A New York district judge has ordered upstate Jefferson County to offer medication for opioid use disorder (MOUD) to all people who were taking such medicine at the time of their detention. In his May 16 ruling, Judge David N. Hurd certified the New York Civil Liberty Union’s request for a class action suit against the county over its denial of access to MOUD of people detained in the Jefferson County Correctional Center. The order marks the first time in the United States that a preliminary injunction has been granted for a class, rather than an individual, in litigation related to MOUD access in jails.
The development stems from a lawsuit brought against Jefferson County and sheriff in March, alleging they were violating the Eighth Amendment, Fourteenth Amendment, state civil rights law and state human rights law by denying detainees at the Jefferson County Jail continuing access to MOUD prescribed by a doctor.
“This is the first time that a court has recognized on a class-wide basis the right of people with OUD to receive treatment while in custody.”
As the ACLU has brought suits to ensure that people in states including Massachusetts and Maine could continue receiving MOUD while incarcerated, judges have handed down preliminary injunctions in individual cases. Similarly, prior to the ACLU’s class action in New York, the NYCLU brought a suit against Jefferson County to ensure that an individual plaintiff, referred to in court filings as PG, could continue MOUD treatment while detained in the county jail. As Filter reported in September, this resulted in a preliminary injunction that forced the county to continue providing treatment for PG.
But the new injunction represents a departure from such cases. The order requires the jail to provide the agonists buprenorphine and methadone to all people previously prescribed these medications.
Three medications for opioid use disorder are approved by the Food and Drug Administration. Buprenorphine and methadone are agonists, meaning they activate the brain’s opioid receptors, while the third, naltrexone, attaches to the opioid receptors and blocks the effects of opioids. Despite the federal government’s authorization of these medications, less than 13 percent of all incarceration institutions across the country provide any form of MOUD to detainees, according to the Jail & Prison Opioid Project.
“This is the first time that a court has recognized on a class-wide basis the right of people with OUD to receive treatment for their disability while in custody,” NYCLU Senior Staff Attorney Antony Gemmell said in an email statement to Filter.
“The Court’s decision affords lifesaving relief for class members, and sends a clear message to jails about their obligation to place science before stigma by providing access to MOUD.”
In his ruling, the judge also wrote that he thought the case would succeed in a final decision.
“Plaintiffs argue that they are ‘substantially likely’ to succeed on the merits of their case under Title II of the ADA and Eighth and Fourteenth Amendments. The Court agrees,” he wrote.
A lawyer representing the county in the lawsuit did not respond to Filter’s request for comment.
In October, New York Governor Kathy Hochul signed a bill mandating that jails and prisons around the state provide all three forms of FDA-approved MOUD. The law has not yet taken effect, and the sponsor of the bill, Manhattan Assemblymember Linda Rosenthal, said the ongoing denial of care in Jefferson County proved why her legislation was necessary.
“I am deeply disappointed that Jefferson County would withhold MAT, but this is exactly why my law was needed.”

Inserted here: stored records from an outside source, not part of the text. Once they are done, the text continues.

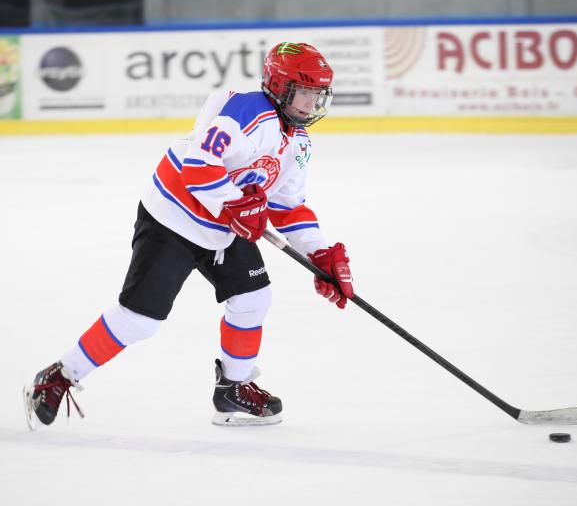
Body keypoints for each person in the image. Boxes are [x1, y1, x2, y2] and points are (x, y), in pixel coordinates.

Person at [23, 41, 355, 428]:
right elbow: (198, 164)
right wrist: (234, 202)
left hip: (223, 228)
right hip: (174, 219)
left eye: (318, 95)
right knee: (140, 320)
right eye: (305, 93)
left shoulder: (298, 142)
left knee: (252, 298)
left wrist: (319, 254)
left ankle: (233, 388)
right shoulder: (246, 111)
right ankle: (59, 375)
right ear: (279, 86)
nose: (311, 105)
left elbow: (287, 205)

“To deny a person who is sick and suffering access to medication-assisted treatment (MAT) is the epitome of cruel and unusual. What’s more, the law that I passed in 2021 will require every state prison and county jail to provide people who are incarcerated with access to MAT,” Rosenthal, who is Chair of the Assembly Committee on Social Services, wrote in an email statement to Filter.

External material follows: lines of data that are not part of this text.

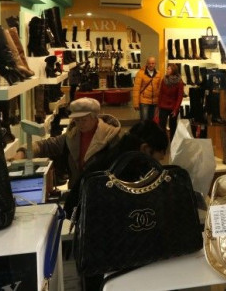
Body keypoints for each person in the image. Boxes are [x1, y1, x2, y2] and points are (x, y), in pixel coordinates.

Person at [66, 120, 169, 291]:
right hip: (119, 264)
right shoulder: (134, 174)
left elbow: (71, 207)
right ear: (144, 149)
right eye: (156, 158)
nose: (157, 165)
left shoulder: (103, 164)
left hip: (95, 260)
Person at [32, 97, 120, 190]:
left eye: (84, 120)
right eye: (77, 120)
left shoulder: (110, 137)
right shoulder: (72, 136)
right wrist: (25, 150)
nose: (80, 124)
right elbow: (48, 145)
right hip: (76, 192)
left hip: (101, 192)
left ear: (95, 117)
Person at [157, 62, 184, 140]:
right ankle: (163, 142)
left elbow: (180, 96)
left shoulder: (179, 82)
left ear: (173, 70)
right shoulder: (164, 80)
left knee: (173, 126)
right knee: (161, 126)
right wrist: (158, 106)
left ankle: (173, 142)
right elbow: (161, 93)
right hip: (163, 106)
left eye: (168, 69)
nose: (167, 70)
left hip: (173, 107)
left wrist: (176, 109)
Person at [132, 56, 162, 122]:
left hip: (155, 102)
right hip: (144, 101)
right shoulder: (140, 73)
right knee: (144, 121)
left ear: (155, 64)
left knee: (153, 122)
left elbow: (160, 88)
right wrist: (136, 103)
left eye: (153, 63)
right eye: (149, 63)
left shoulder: (159, 74)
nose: (151, 65)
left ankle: (151, 132)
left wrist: (160, 101)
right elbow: (136, 89)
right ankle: (144, 132)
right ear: (147, 63)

“The fact that this law will not take effect for another five months (October 2022), should not mean that people have to fight tooth and nail to access these proven lifesaving drugs in court,” she continued. “I am deeply disappointed that Jefferson County would withhold MAT from a person who needs it, but this is exactly why my law was needed.”

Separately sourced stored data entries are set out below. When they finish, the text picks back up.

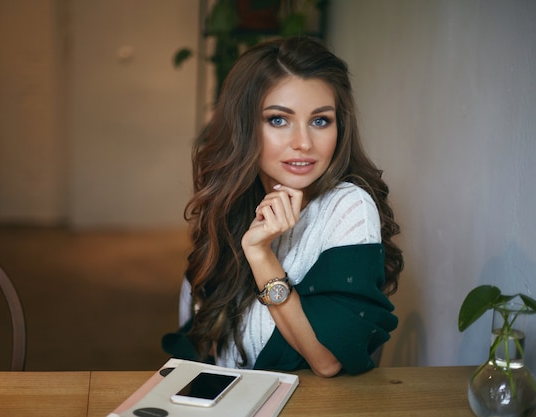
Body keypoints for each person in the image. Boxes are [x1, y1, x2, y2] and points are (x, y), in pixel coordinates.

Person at [162, 36, 403, 377]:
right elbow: (201, 346)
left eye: (320, 121)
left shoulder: (348, 206)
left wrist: (262, 257)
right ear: (244, 127)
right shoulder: (234, 201)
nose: (303, 143)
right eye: (278, 120)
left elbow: (327, 360)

Facilities around the state must make significant progress in the next five months to be in compliance with the law.
A spokesperson for New York’s Office of Addiction Services and Supports said 43 locally-managed county jails (approximately three-quarters of those in the state) currently provide at least one form of MOUD.
“We are actively working with counties to provide support and assistance in order to implement MAT services in correctional facilities where they do not already exist, and get these programs up and running as soon as possible,” Evan Frost wrote in an email to Filter.
Meanwhile, 25 of the 44 prisons run by the state’s Department of Corrections and Community Supervision currently offer at least one form of MOUD, an agency spokesperson told Filter, adding that the department plans to have all of them providing medications by the time the law takes effect.
“DOCCS strongly believes in the value of medication-assisted treatment programs and has continued to expand available treatment to additional correctional facilities,” the spokesperson said. “As of [May 1], there were 401 individuals under custody receiving MAT. DOCCS accepts individuals on MAT from county jails and continues their medication.”